I’ll pay it, she’d sighed.
Because:
There was once a woman in the bath who had just phoned her brother and asked him to find her as many copies of The Great Gatsby as possible. She shook the drips off the phone, dropped it over the side on to the bathroom carpet and put her arm back into the water quick because it was cold.
She was collecting the books because she made full-sized boats out of things boats aren’t usually made out of. Three years ago she had made a three-foot long boat out of daffodils which she and her brother had stolen at night from people’s front gardens all over town. She had launched it, climbing into it, in the local canal. Water had come up round her feet almost immediately, then up round her knees, her thighs, till she was midriff-deep in icy water and daffodils floating all round her, unravelled.

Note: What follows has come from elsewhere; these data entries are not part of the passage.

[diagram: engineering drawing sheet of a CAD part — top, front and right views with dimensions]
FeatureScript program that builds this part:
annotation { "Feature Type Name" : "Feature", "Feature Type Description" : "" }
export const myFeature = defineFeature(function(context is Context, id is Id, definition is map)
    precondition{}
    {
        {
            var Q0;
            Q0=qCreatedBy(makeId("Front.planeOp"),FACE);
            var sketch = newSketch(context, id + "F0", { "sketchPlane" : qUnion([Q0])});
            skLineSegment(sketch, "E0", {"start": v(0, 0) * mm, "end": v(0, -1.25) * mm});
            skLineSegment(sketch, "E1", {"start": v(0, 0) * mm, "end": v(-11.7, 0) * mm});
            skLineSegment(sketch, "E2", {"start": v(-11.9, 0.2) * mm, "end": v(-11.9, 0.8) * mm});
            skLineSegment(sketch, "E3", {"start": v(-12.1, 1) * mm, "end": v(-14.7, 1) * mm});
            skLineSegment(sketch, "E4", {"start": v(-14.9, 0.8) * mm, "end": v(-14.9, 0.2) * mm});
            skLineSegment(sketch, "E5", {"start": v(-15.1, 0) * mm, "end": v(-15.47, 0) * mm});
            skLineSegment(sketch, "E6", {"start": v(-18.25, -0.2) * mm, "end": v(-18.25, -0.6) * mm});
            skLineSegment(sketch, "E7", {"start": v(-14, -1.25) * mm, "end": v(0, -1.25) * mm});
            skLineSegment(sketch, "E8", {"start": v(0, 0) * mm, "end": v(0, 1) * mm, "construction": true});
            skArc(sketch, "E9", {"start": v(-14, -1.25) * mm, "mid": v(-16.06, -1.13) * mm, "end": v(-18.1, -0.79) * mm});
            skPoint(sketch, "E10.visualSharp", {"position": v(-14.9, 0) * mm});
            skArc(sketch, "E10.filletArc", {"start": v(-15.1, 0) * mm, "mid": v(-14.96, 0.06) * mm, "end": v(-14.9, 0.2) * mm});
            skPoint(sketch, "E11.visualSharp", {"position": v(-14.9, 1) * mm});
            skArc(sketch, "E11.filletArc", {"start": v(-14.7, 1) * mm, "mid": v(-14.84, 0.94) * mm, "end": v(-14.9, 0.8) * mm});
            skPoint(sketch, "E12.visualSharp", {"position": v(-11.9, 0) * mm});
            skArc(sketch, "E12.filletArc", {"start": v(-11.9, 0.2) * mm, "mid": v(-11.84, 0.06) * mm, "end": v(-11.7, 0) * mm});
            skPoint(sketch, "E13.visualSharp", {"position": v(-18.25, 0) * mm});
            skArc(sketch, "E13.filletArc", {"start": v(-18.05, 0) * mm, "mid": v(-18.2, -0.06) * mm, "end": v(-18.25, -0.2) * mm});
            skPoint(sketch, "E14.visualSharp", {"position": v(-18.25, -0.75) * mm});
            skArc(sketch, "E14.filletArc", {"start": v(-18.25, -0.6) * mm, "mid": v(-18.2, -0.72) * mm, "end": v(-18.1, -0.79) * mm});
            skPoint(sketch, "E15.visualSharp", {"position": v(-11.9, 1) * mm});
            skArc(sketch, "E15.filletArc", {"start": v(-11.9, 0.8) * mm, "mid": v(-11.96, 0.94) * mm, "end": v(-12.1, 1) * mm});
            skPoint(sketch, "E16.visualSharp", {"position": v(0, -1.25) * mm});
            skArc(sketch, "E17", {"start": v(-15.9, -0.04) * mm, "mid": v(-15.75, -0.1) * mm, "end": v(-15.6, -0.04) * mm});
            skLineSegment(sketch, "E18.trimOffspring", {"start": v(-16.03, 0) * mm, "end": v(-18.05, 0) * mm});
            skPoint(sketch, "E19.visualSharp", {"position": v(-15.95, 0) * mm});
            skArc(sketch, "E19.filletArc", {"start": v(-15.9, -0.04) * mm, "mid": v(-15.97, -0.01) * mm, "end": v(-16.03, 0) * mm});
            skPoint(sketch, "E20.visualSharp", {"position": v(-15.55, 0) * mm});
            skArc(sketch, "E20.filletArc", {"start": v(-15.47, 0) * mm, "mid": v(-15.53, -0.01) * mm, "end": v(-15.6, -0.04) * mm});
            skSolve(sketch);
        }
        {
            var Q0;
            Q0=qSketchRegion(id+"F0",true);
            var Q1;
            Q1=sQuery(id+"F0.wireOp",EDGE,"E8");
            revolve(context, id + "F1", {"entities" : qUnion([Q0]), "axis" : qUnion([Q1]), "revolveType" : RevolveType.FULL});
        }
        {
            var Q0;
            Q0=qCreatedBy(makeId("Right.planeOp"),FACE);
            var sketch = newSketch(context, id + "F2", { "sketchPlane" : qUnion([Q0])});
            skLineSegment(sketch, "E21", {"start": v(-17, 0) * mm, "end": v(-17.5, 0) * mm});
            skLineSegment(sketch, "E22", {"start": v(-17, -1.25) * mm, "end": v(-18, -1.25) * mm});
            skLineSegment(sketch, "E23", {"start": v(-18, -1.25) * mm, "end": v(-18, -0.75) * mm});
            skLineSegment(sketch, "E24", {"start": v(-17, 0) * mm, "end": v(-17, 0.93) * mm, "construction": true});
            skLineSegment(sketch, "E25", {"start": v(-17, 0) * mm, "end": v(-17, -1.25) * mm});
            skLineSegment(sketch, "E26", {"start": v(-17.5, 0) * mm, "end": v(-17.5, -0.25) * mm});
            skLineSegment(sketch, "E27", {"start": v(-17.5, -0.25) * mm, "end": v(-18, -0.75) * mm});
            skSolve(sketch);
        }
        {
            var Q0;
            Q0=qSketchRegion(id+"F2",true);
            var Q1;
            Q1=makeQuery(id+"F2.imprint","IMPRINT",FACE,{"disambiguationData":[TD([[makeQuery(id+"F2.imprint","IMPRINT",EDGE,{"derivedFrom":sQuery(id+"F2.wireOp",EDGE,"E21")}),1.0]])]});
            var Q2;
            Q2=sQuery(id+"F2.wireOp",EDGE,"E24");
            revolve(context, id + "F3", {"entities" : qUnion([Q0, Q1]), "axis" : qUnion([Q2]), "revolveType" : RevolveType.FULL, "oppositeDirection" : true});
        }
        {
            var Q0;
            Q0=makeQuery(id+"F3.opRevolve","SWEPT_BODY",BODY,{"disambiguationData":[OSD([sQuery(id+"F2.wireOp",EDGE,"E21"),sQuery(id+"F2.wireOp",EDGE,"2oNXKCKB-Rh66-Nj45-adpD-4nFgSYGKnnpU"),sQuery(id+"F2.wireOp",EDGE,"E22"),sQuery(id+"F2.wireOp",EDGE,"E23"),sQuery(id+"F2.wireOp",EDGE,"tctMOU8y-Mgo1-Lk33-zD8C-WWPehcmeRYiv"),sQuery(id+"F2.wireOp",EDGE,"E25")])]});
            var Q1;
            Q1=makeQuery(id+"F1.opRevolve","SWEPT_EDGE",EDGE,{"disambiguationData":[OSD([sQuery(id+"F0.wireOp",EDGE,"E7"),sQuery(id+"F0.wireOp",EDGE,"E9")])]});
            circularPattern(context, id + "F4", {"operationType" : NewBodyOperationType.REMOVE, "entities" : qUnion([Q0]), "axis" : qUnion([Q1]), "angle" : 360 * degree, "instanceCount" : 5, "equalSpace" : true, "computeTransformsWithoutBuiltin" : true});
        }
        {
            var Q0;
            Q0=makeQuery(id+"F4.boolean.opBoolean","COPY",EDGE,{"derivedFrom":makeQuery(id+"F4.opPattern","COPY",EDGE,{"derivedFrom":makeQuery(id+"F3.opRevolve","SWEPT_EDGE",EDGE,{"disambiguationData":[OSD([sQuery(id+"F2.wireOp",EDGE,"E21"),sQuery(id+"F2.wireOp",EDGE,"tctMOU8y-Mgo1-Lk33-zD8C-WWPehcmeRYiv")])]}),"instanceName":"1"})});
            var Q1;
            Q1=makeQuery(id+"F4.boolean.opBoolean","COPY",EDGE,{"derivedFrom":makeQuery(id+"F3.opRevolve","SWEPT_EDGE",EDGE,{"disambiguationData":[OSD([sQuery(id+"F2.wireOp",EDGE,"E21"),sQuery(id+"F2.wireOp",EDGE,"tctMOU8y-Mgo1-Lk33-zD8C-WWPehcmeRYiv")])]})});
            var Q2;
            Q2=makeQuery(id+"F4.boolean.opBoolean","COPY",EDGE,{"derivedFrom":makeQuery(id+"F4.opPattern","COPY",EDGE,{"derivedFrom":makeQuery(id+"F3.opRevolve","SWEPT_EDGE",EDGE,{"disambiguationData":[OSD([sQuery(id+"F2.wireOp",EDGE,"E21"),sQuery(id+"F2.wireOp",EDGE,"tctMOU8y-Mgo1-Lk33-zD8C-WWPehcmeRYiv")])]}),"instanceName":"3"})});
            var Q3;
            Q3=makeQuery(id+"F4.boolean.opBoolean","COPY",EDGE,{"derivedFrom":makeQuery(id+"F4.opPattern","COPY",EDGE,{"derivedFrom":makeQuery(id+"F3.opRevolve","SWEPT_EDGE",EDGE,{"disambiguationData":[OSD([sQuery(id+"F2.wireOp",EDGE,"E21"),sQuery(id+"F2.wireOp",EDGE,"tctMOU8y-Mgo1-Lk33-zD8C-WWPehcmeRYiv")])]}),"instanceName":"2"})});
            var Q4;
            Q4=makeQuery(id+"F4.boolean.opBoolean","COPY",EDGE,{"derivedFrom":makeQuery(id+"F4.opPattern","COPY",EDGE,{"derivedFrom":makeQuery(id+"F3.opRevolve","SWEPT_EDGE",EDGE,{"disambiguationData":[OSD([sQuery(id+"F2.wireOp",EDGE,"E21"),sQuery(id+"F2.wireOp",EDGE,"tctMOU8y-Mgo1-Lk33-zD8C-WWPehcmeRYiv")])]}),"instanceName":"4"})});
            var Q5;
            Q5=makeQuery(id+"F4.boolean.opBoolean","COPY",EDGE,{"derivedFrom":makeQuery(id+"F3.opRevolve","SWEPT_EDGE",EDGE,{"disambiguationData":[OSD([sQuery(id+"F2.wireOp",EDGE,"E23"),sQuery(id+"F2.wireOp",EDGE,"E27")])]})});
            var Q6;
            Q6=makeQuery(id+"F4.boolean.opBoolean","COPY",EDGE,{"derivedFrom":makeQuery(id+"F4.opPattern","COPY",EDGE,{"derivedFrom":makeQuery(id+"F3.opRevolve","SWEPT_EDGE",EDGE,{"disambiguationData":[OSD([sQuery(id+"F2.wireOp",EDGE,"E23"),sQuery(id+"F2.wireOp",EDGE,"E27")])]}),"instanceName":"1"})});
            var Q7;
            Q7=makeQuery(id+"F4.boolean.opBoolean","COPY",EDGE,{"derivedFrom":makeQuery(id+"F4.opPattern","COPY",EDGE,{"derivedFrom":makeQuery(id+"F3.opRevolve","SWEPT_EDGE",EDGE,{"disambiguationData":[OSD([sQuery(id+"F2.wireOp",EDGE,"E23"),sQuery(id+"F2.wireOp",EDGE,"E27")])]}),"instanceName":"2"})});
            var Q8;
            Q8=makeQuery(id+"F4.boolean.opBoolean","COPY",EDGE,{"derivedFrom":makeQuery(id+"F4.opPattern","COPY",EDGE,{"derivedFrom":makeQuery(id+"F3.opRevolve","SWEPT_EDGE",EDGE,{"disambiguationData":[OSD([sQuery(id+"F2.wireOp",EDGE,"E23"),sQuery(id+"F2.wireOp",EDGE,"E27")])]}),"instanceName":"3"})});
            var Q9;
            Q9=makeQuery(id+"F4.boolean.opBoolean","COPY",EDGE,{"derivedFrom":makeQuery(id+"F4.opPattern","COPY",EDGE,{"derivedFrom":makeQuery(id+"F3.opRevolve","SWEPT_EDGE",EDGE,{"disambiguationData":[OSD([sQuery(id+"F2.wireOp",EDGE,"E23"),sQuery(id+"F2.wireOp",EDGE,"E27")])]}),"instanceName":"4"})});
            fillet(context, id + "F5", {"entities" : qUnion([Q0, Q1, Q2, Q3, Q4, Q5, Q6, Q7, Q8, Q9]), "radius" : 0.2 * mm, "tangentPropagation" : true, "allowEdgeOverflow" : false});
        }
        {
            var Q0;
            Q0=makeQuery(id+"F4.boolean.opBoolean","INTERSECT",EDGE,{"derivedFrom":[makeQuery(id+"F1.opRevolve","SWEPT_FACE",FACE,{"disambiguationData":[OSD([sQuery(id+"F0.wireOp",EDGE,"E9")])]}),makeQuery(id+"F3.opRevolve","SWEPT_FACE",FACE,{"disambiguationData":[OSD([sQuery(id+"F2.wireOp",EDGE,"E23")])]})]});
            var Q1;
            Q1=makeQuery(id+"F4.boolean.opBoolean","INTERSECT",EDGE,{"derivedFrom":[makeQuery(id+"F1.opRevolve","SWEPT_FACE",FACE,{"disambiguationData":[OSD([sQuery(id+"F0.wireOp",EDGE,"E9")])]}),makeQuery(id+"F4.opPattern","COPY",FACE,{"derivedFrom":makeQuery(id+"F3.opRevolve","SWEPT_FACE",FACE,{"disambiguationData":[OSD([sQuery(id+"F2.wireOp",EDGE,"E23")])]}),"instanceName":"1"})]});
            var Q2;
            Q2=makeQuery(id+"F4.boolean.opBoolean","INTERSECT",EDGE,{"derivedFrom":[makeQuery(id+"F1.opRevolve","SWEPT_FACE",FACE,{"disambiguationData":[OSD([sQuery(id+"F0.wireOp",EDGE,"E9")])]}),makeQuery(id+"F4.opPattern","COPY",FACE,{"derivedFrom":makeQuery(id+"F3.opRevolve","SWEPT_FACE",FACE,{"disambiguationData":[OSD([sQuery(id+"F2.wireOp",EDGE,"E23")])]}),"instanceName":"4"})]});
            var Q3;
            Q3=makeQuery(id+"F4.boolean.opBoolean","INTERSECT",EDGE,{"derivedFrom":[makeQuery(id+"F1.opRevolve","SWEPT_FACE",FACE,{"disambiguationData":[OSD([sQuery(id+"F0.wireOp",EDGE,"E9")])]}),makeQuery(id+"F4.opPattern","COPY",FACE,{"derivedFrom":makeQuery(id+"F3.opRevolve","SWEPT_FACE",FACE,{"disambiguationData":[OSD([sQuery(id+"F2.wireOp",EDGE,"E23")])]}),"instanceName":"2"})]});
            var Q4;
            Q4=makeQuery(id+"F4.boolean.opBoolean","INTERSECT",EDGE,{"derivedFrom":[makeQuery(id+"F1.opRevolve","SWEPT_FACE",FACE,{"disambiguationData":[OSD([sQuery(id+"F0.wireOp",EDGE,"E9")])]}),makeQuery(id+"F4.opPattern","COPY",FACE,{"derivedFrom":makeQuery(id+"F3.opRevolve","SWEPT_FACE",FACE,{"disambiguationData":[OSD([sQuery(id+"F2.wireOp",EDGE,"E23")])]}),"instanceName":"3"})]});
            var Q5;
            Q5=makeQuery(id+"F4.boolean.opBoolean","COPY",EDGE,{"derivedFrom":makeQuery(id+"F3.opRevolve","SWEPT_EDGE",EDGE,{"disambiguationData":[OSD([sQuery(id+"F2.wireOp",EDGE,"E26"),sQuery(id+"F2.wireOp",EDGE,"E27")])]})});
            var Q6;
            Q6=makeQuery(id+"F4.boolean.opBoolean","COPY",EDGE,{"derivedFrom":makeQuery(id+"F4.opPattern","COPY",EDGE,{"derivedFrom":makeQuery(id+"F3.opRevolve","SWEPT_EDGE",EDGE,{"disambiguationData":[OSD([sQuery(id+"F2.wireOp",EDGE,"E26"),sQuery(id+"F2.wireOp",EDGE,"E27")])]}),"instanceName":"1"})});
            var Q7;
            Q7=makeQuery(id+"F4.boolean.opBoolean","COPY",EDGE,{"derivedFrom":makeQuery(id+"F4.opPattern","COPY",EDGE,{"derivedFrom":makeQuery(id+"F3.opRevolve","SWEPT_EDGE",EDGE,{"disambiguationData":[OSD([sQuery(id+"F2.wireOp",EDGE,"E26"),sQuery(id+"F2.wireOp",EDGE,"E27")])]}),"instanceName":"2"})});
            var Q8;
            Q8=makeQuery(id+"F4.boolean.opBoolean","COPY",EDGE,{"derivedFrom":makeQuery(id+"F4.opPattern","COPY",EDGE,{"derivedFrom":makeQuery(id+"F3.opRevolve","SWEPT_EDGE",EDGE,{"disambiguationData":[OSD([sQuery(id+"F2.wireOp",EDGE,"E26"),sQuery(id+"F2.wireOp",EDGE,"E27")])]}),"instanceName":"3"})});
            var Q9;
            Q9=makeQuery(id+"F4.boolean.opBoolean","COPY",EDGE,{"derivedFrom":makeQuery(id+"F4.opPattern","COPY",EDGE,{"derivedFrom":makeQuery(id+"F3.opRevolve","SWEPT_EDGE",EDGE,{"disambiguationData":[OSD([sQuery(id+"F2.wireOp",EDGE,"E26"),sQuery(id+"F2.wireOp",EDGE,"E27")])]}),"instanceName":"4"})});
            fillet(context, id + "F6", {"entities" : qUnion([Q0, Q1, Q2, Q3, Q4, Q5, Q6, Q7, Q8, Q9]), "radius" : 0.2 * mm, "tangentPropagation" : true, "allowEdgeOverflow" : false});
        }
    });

But a small crowd had gathered to watch it sink and the story had attracted a lot of local and even some national media attention. Sponsored by Interflora, which paid enough for her to come off unemployment benefit, she made another boat, five feet long and out of mixed flowers, everything from lilies to snowdrops. It also sank, but this time was filmed for an arts project, with her in it, sinking. This had won her a huge arts commission to make more unexpected boats. Over the last two years she had made ten-and twelve-footers out of sweets, leaves, clocks and photographs and had launched each one with great ceremony at a different UK port. None of them had lasted more than eighty feet out to sea.